» **WHAT IS BEING ASKED**
Using the line that contains "left shoulder: (792, 124, -7)" as the first line and the last line of the data as the final one, give every line in that range again exactly.

[Opening DATA SECTION section]

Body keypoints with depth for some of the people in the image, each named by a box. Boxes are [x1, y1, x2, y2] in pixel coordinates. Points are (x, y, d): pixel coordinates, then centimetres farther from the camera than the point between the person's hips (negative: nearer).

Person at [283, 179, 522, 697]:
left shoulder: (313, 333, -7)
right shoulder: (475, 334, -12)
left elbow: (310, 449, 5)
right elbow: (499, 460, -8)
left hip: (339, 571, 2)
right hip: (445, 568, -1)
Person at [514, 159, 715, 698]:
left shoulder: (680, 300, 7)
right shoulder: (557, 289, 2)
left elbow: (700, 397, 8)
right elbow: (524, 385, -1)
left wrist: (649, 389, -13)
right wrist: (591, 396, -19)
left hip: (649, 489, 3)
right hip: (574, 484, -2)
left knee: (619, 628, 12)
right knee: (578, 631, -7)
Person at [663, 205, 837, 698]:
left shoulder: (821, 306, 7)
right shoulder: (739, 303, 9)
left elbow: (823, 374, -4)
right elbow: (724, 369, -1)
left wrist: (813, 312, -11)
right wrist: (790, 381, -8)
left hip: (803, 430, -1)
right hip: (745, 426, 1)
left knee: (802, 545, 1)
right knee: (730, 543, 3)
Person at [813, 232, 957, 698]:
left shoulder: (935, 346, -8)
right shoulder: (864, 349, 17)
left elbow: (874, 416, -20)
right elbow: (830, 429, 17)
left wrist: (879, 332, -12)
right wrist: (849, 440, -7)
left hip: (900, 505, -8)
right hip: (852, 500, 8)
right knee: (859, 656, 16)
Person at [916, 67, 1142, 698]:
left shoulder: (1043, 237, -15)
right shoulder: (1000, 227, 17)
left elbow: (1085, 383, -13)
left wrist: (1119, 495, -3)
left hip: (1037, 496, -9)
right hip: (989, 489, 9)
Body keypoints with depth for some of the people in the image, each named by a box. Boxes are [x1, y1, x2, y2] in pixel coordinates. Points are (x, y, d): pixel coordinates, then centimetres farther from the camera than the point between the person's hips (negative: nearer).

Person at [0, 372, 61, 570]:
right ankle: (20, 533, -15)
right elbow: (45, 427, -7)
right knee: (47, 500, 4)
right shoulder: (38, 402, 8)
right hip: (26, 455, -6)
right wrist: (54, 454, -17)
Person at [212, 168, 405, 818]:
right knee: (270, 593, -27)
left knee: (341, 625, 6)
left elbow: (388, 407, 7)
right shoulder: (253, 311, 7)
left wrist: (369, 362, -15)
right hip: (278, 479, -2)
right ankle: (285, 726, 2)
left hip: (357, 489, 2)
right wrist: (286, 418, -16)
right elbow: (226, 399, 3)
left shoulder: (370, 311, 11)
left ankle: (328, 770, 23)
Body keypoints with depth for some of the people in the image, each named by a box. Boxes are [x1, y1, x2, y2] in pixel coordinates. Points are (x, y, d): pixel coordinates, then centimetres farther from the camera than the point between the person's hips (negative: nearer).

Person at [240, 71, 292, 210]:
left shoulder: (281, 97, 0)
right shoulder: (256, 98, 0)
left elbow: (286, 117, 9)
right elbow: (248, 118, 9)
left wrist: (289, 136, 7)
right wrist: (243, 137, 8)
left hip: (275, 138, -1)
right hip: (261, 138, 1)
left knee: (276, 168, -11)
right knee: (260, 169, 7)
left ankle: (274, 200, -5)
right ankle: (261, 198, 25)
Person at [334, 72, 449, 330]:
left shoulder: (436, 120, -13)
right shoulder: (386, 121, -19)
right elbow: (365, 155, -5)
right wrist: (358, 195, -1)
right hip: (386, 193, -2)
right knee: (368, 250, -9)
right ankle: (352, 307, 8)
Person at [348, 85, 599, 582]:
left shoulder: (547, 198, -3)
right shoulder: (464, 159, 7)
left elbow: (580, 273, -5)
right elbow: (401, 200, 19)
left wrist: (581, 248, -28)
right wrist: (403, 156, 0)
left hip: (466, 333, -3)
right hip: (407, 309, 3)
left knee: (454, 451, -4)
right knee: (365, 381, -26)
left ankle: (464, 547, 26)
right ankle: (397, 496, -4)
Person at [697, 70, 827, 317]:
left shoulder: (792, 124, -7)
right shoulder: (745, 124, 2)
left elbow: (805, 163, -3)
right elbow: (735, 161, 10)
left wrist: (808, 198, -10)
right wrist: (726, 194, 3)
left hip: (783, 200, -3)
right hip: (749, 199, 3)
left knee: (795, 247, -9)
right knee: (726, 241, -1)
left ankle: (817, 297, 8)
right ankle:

[Closing DATA SECTION section]

» **EXERCISE RESPONSE**
left shoulder: (792, 124, -7)
right shoulder: (745, 124, 2)
left elbow: (805, 163, -3)
right elbow: (735, 161, 10)
left wrist: (808, 198, -10)
right wrist: (726, 194, 3)
left hip: (783, 200, -3)
right hip: (749, 199, 3)
left knee: (795, 247, -9)
right knee: (726, 241, -1)
left ankle: (817, 297, 8)
right ankle:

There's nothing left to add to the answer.